■ TO DO: Each line of the records is to be returned verbatim, with the images omitted.

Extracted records
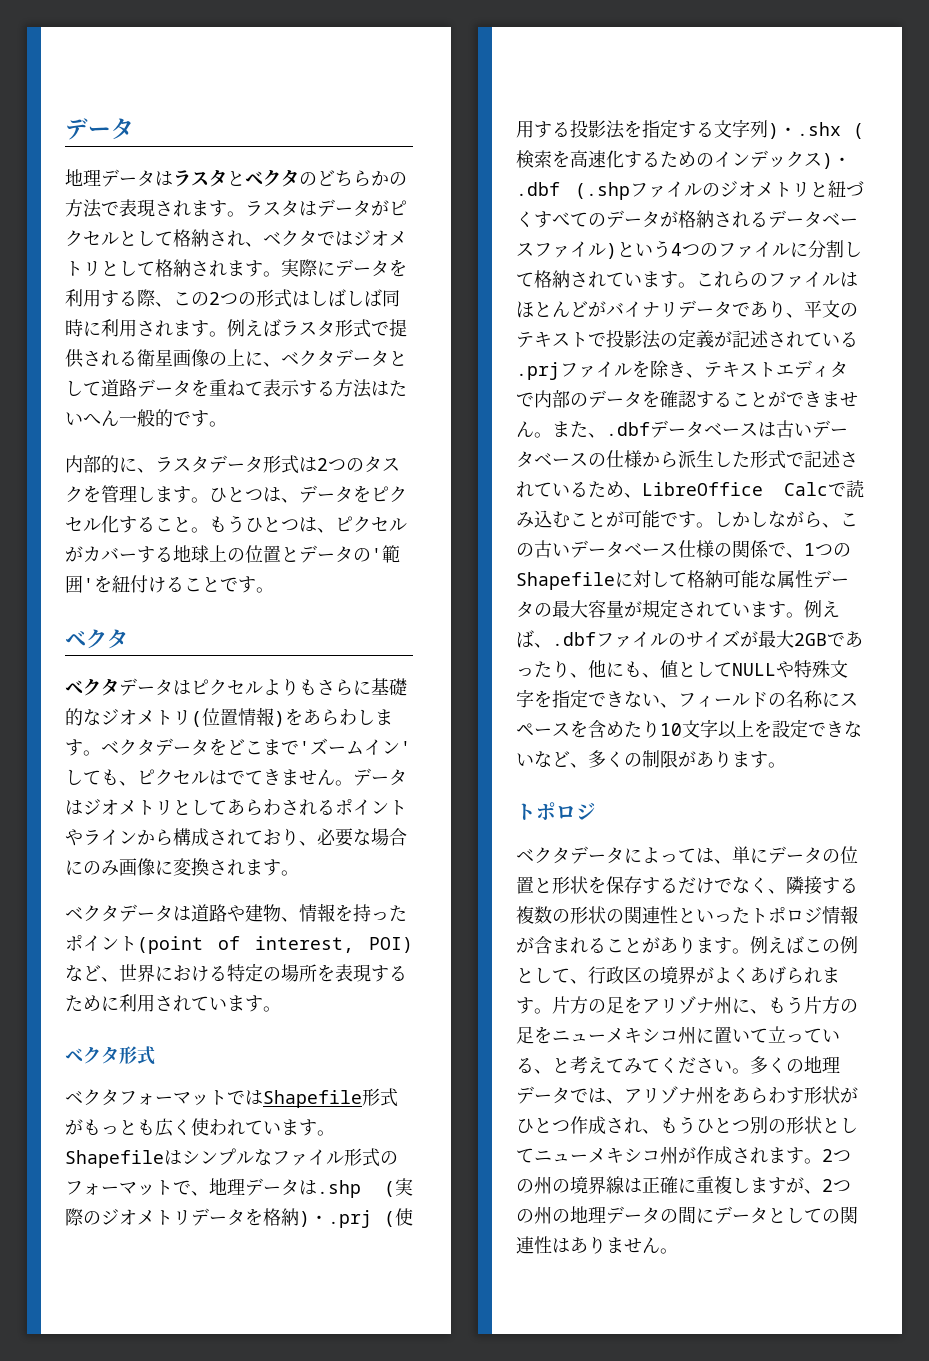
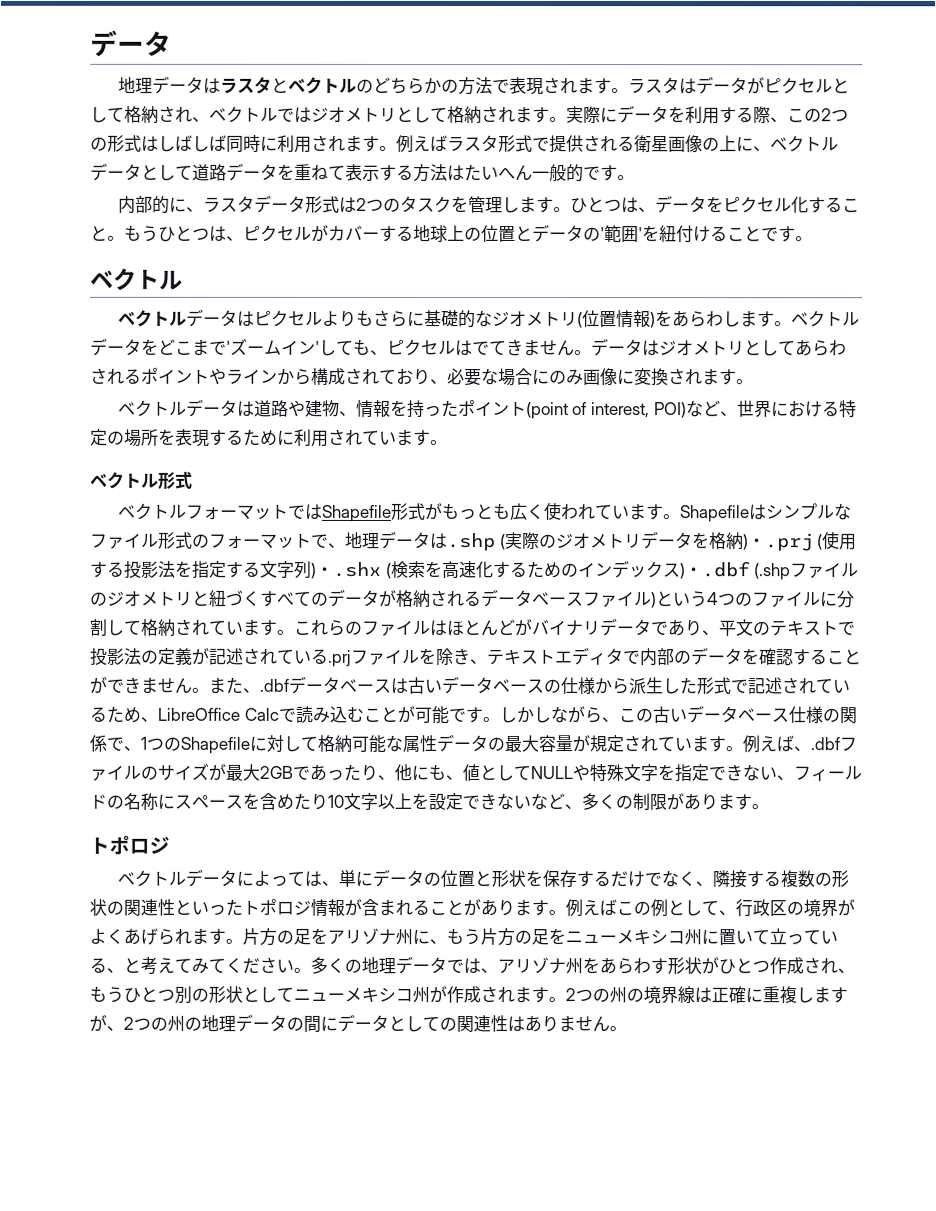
[281,169,299,187] タ -> [321,77,357,93] トル
[299,230,317,247] タ -> [243,107,278,122] トル
[317,350,335,367] タ -> [804,137,839,152] トル
[107,629,128,649] [65,678,119,696] タ // ベクタ -> [136,269,183,290] [117,309,187,327] トル // ベクトル
[137,739,155,756] タ -> [824,312,860,327] トル
[101,905,119,922] タ -> [151,401,187,416] トル
[101,1046,119,1064] タ -> [124,472,159,488] トル
[101,1089,119,1106] タ -> [151,504,187,519] トル
[552,847,570,864] タ -> [150,871,186,886] トル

■ OUTPUT OF THE TASK:
[281,169,299,187] タ -> [321,77,357,93] トル
[299,230,317,247] タ -> [243,107,278,122] トル
[317,350,335,367] タ -> [804,137,839,152] トル
[107,629,128,649] [65,678,119,696] タ // ベクタ -> [136,269,183,290] [117,309,187,327] トル // ベクトル
[137,739,155,756] タ -> [824,312,860,327] トル
[101,905,119,922] タ -> [151,401,187,416] トル
[101,1046,119,1064] タ -> [124,472,159,488] トル
[101,1089,119,1106] タ -> [151,504,187,519] トル
[552,847,570,864] タ -> [150,871,186,886] トル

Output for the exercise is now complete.